En termes de distribution, c’est un tout petit film, le premier long métrage d’un jeune cinéaste portugais visible sur une poignée de copies, alors dépêchez-vous parce que des premières œuvres de cette originalité et de cette puissance, il y en a peu. C’est un film difficile, indéfinissable, alors se reporter au titre, La Gueule que tu mérites, tiré de ce proverbe : « Jusqu’à 30 ans, tu as la gueule que Dieu t’a donnée, après tu as la gueule que tu mérites ». Comédie dramatique sur les affres de la trentaine ? C’est exactement cela, sauf que cette question abordée par mille petites comédies insignifiantes donne lieu à un film royalement singulier, à la fois mu par une assurance sans faille et une confiance résolue, suicidaire peut-être, dans l’implication du spectateur. Après une demi-heure de projection, celui-ci normalement sera conquis par une brillantissime bobine où Francisco, prof de musique, sombre dans la déprime alors qu’on s’apprête à fêter ses 30 ans. Et pourtant ils chantent, lui et son amie Vera, son amoureuse, la prof de maths qui le console comme elle peut : chansons tristounes, mi-plaintives mi-lucides qui durant cette première demi-heure enchantent le film en une sorte de comédie musicale contemporaine d’une douceur enthousiasmante. Magnifique musique minimaliste, xylophone, ukulélé, Bontempi, signée Mariana Ricardo.
Mais la gueule que Francisco a méritée, on la verra à peine, seulement quelques gros points rouges venant éclore sur ses joues, symptôme de maladie car Francisco est malade, c’est entendu, malade d’avoir 30 ans, il a une rougeole existentielle – sévère. Et un malade, il faut le soigner. Francisco est reclus, à la campagne, dans une maison isolée, dans une chambre rouge, voisine d’une autre, obscure, où dort un monstre. Pour s’occuper de lui, sept nains, si l’on veut, sept grands garçons joueurs dont la vie est réglementée par une série très contraignantes de règles édictées par Francisco peut-être, ou plus sûrement par sa maladie. Il sera interdit de prononcer le nom de celui qui souffre et quatre-vingt dix-neuf autres mots, de compter les pas ou de brûler des bottes de foin. Qui enfreindra le règlement subira de terribles conséquences, comme dénombrer le nombre de cheveux sur sa tête.
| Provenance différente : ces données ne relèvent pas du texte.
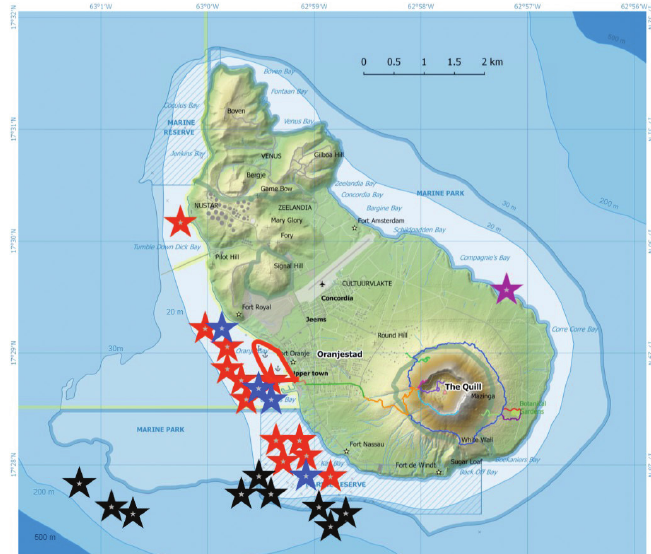
Figure 2. Study sites at Sint Eustatius Island. Location of dive sites during 2017 and 2020: Black stars indicate submersible dives, blue stars 2017 SCUBA dives, red stars 2020 SCUBA dives (some individual stars indicate multiple dives in very close proximity), purple star an intertidal snorkeling site, and the red outline shows limits of the shore-diving area in 2020. See Suppl. material 2: Table S1 for georeferenced date on dive sites. Generalized 20 m, 30 m, 200 m and 500 m isobaths in blue; other lines indicate marine and terrestrial reserve areas. (Base map from Statiaparks, openstreemap.org, CC-BY-SA 2.0 with bathym- etry data corrected from CARMABI/WWF/E.Imms (https://www.dcbd.nl/document/bathymetry-map- seas-surrounding-st-eustatius-saba-and-st-maarten, accessed 10 July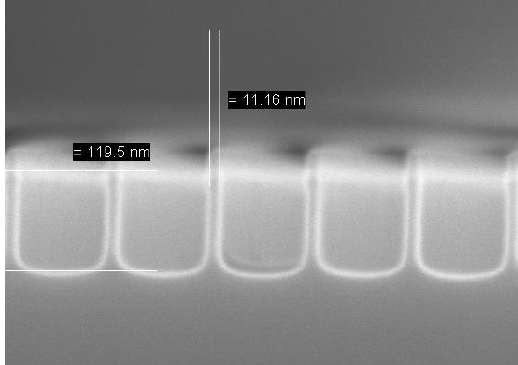
Fig. 2. Cross-sectional SEM of 11 nm Silicon fins with the remaining resist after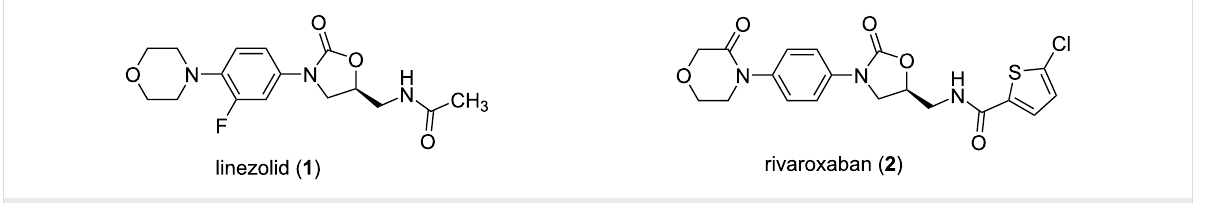
Figure 1: The structure of the oxazolidine-2-one-containing drugs linezolid ( 1 ) and rivaroxaban ( 2 ).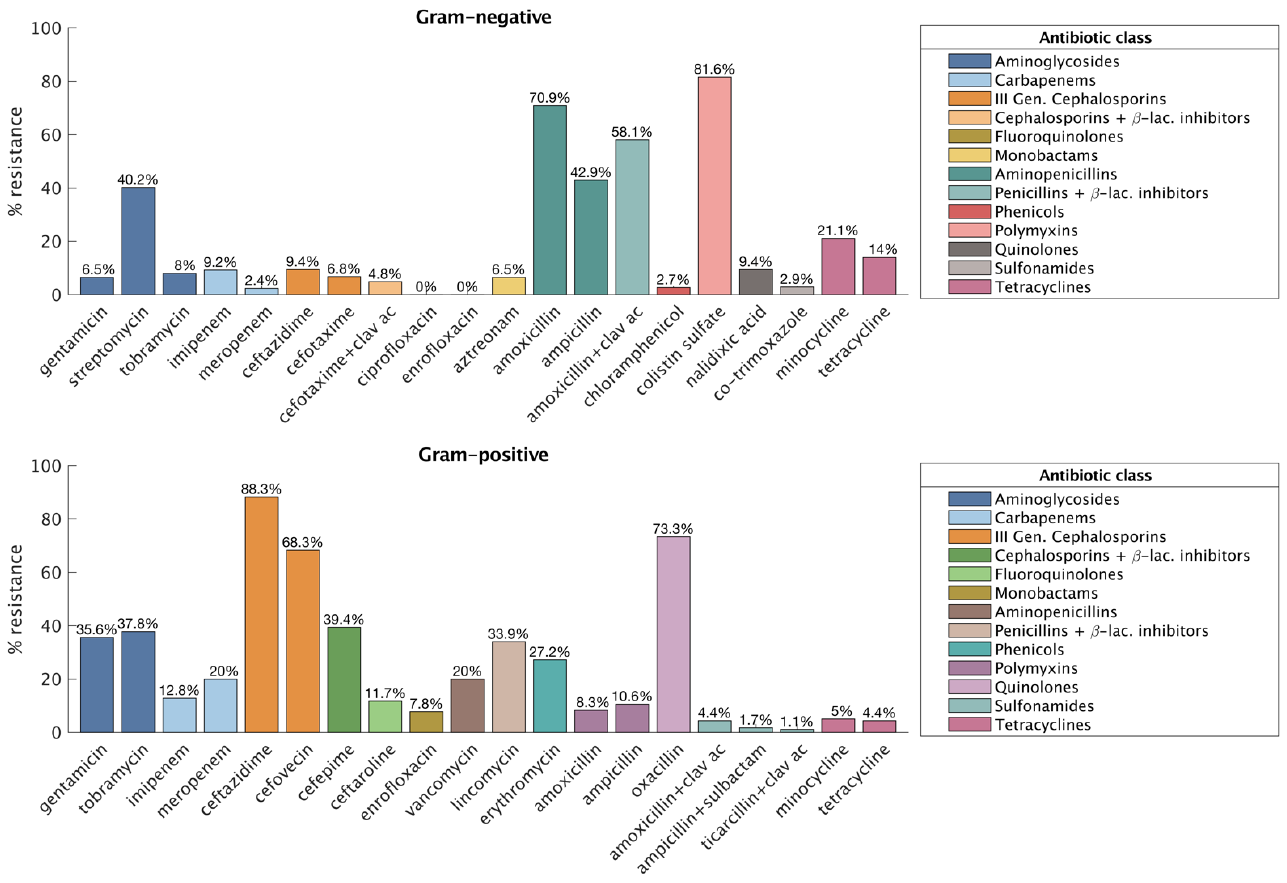
Figure 1. Percentage of gram-negative (upper panel) and gram-positive (lower panel) strains resistant to specific molecules.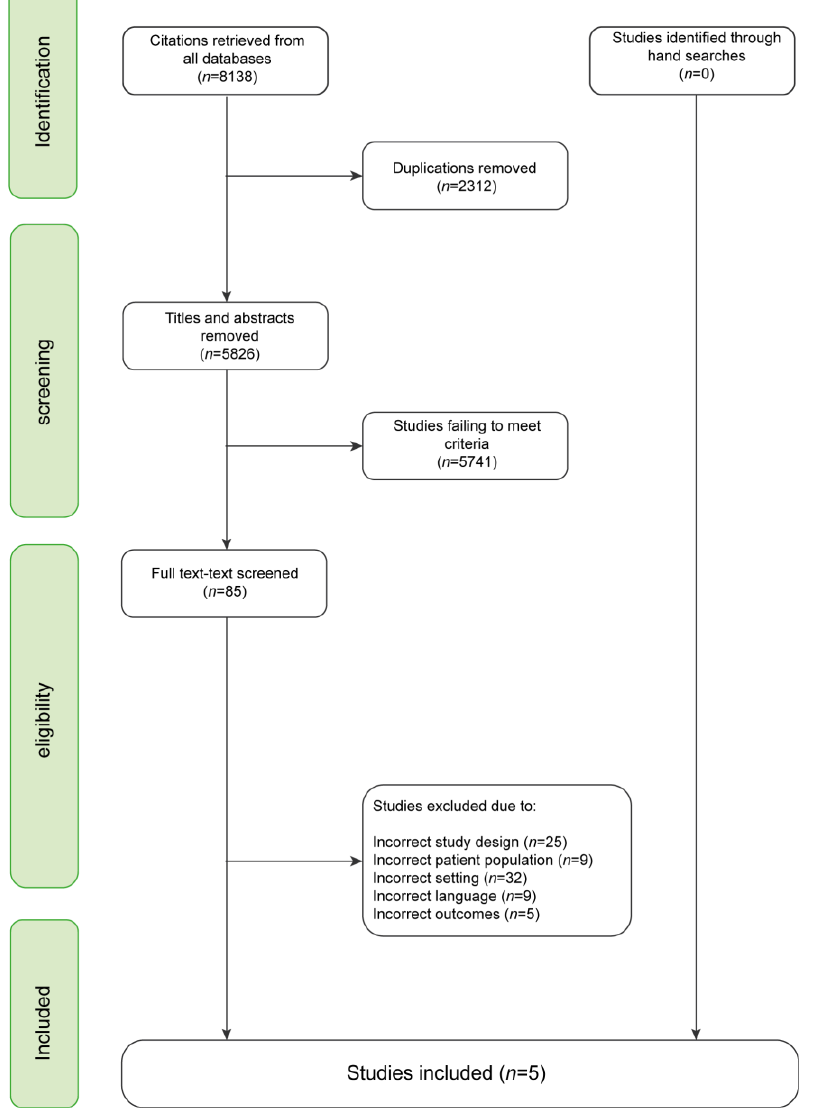
Figure 1. PRISMA flow diagram.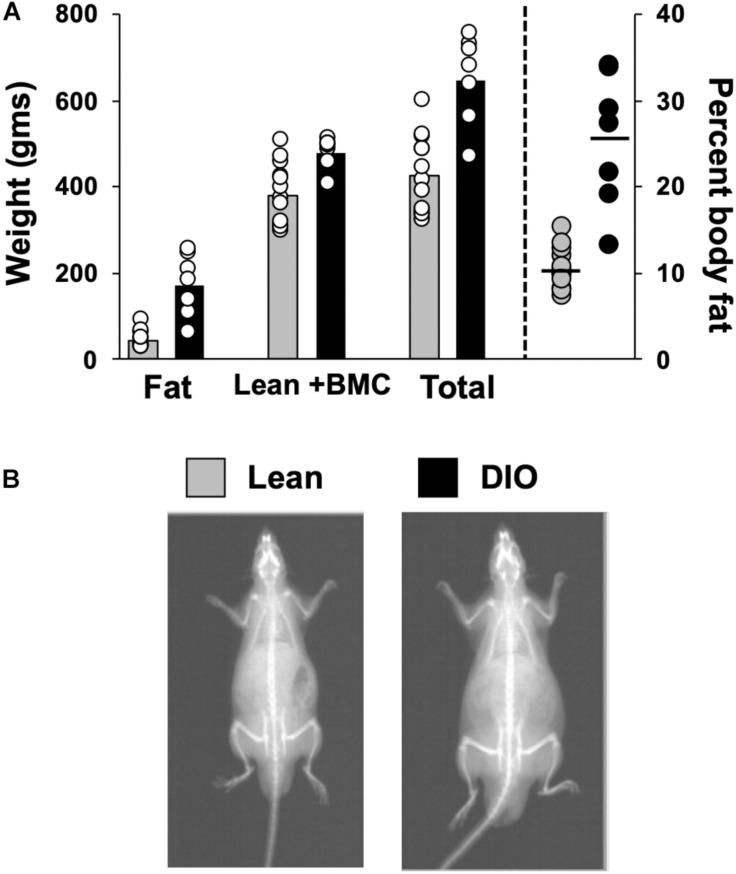
Body composition. (A) Scattergram of body composition data from lean and DIO rats. Left Y-axis: Animals’ fat mass in grams, lean plus bone mineral mass (BMC) content in grams, and total weight in grams. Right Y-axis: body fat percentage. Bars (left) and horizontal lines (right axis) indicate mean values and circles indicate values for individual rats. (B) DXA scan images of a lean (left) and obese (right) rat.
Mais il sera permis de lancer des cailloux dans la rivière ou d’arracher les queues des lézards. Il faudra juste veiller à être au lit avant minuit sinon le monstre vous bouffera tous. Il faudra rester vivant pour soigner celui dont on ne dira désormais plus le nom. Etranges, les règles du jeu proposées par le film lui-même, créature singulière et déroutante, d’une grande beauté formelle, drôle comme un rêve. La déprime est une maladie coriace, l’affronter est aussi hardi que prendre Fort Alamo, et parfois l’on entend, murmurée, la mélodie de Rio bravo.
La Gueule que tu mérites est un film somnambule, une complainte adressée à l’enfance engloutie sous trente années d’existence, et qui continue, petit insecte, à courir parmi les feuilles humides d’un automne portugais, sautant d’un coffre de pirate rempli de pièces d’or à la chambre obscure où le monstre est tapi. Nul symbolisme, chez Miguel Gomes, encore moins le désir de reconduire l’ode vaine, confinant dans mille autres films à l’éloge de l’infantilisme, à cet âge perdu qu’il faudrait retrouver pour vivre mieux. Ce qu’il filme, avec un aplomb et une sensibilité renversants, c’est une humeur invisible, un parfum seulement, un état d’âme au maximum. L’émotion que l’on ressent à la vision de ce conte fantastique sans dedans ni dehors est impalpable, puisqu’il ne se passe plus rien sinon des jeux, des tractations, des rebellions, des défis. Une émotion qui a peut-être pour nom : guérison.